Not to be outdone is Pakistan, with support from China’s One Belt One Road initiative, which provides a port and highway to the Arabian Sea. The Pakistani army is mulling over speeding up the work based on its engineering skills. Anything that can bring peace and tame terrorism would be a boon to the country. The same could be said of Bangladesh, as the fast-moving garment and textile supply-chain hub of the world.
North Asia, meanwhile, is undergoing more of a reinvention on a global scale. The location plays appear outdated as Japan, for instance, has found its old ‘cheque-book diplomacy’ to be less effective in the modern era.

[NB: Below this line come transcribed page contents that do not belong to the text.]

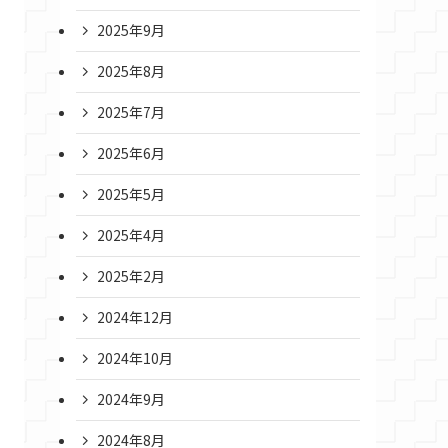
2025年9月
2025年8月
2025年7月
2025年6月
2025年5月
2025年4月
2025年2月
2024年12月
2024年10月
2024年9月
2024年8月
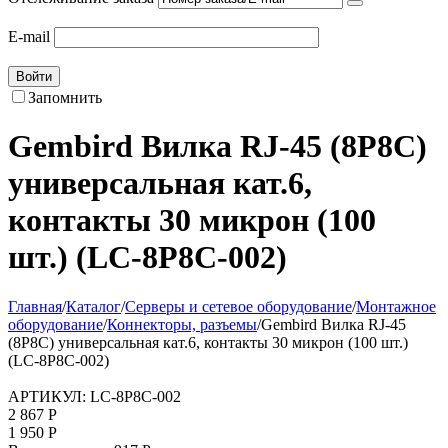
E-mail
Войти
Запомнить
Gembird Вилка RJ-45 (8P8C)
универсальная кат.6,
контакты 30 микрон (100
шт.) (LC-8P8C-002)
Главная
/
Каталог
/
Серверы и сетевое оборудование
/
Монтажное
оборудование
/
Коннекторы, разъемы
/
Gembird Вилка RJ-45
(8P8C) универсальная кат.6, контакты 30 микрон (100 шт.)
(LC-8P8C-002)
АРТИКУЛ:
LC-8P8C-002
2 867
Р
1 950
Р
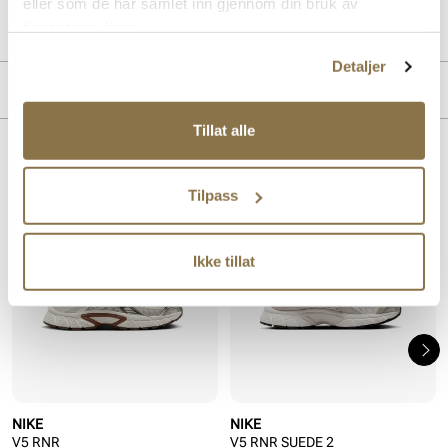
Art. nr.
35757405
eller som de har samlet inn gjennom din bruk av
Lev. art. nr
HQ7901
tjenestene deres.
Detaljer
MERKE
Tillat alle
Lignende produkter
Tilpass
Ikke tillat
NIKE
NIKE
V5 RNR
V5 RNR SUEDE 2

Japan now pins its hopes on innovation in robotics, medicine, biotechnology, and renewable energy. The reinvention timeline will coincide with Japan’s hosting of the 2020 Olympics. Nonetheless, the Abe government has found the globalisation of Japan an ongoing challenge.
South Korea has come on strong with its determination to build wealth around cultural exports. South Korean embassies around the world place cultural diplomacy above all else in their external engagements. The Korean conglomerates have also started early on the ‘Internet of Things’ to stay ahead in the global consumer electronics market.
Likewise, Taiwan is working on its niche competitiveness, focusing on its outstanding skills in machinery and mechanisation. It never loses sight of any opportunity to own or create a global brand, as seen with the takeover of Sharp Corp.
China stands unique as a multi-tracker targeting rail networks and other infrastructure investments, the One Belt One Road initiative, e-commerce and financial technology, overseas takeovers, outward tourism and long-tail businesses that can ride the threat of a deflationary economy.
In many ways, China’s foreign policy has propelled many strategic changes among Asian nations — alongside the forces of technology and global consumerism.
When Chinese Premier Li Keqiang told editors of Asia News Network in Beijing that China’s status is still that of a developing country and not a mighty economic superpower, he was quite right. But together with its state-led strategy, nationalistic ideals, embedded 5,000 years of history and huge business-minded population, China’s economic thrust is fuelled by its prowess and evokes awe from onlookers.